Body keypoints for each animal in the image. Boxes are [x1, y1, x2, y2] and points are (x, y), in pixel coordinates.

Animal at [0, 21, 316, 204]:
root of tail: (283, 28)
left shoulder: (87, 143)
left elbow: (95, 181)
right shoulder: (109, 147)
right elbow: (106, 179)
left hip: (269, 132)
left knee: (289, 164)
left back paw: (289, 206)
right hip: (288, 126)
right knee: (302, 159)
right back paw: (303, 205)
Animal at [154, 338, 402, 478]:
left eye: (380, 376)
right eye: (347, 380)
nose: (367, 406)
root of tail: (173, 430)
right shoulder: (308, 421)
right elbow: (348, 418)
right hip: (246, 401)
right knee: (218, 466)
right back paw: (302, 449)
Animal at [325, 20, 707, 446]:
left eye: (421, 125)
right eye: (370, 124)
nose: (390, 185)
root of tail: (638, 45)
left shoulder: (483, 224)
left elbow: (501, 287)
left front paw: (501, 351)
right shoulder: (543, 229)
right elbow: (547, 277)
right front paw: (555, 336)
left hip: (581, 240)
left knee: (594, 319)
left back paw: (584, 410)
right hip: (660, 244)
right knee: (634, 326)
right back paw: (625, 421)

● ● ● ●

Instructions for the task:
Reproduce each line above without any alteration.

Written response:
Body keypoints for each animal in the image. Boxes are [x1, y1, x2, y2] and points are (x, y), in pixel coordinates.

Animal at [0, 21, 316, 204]:
root of tail: (283, 28)
left shoulder: (87, 143)
left elbow: (95, 181)
right shoulder: (109, 147)
right elbow: (106, 179)
left hip: (269, 132)
left knee: (289, 164)
left back paw: (289, 206)
right hip: (288, 126)
right knee: (302, 159)
right back paw: (303, 205)
Animal at [154, 338, 402, 478]:
left eye: (380, 376)
right eye: (347, 380)
nose: (367, 406)
root of tail: (173, 430)
right shoulder: (308, 421)
right elbow: (348, 418)
right hip: (246, 401)
right knee: (218, 466)
right back paw: (302, 449)
Animal at [325, 20, 707, 446]:
left eye: (421, 125)
right eye: (370, 124)
nose: (390, 185)
root of tail: (638, 45)
left shoulder: (483, 224)
left elbow: (501, 287)
left front paw: (501, 351)
right shoulder: (543, 229)
right elbow: (547, 277)
right front paw: (555, 336)
left hip: (581, 240)
left knee: (594, 319)
left back paw: (584, 410)
right hip: (660, 244)
right knee: (634, 326)
right back paw: (625, 421)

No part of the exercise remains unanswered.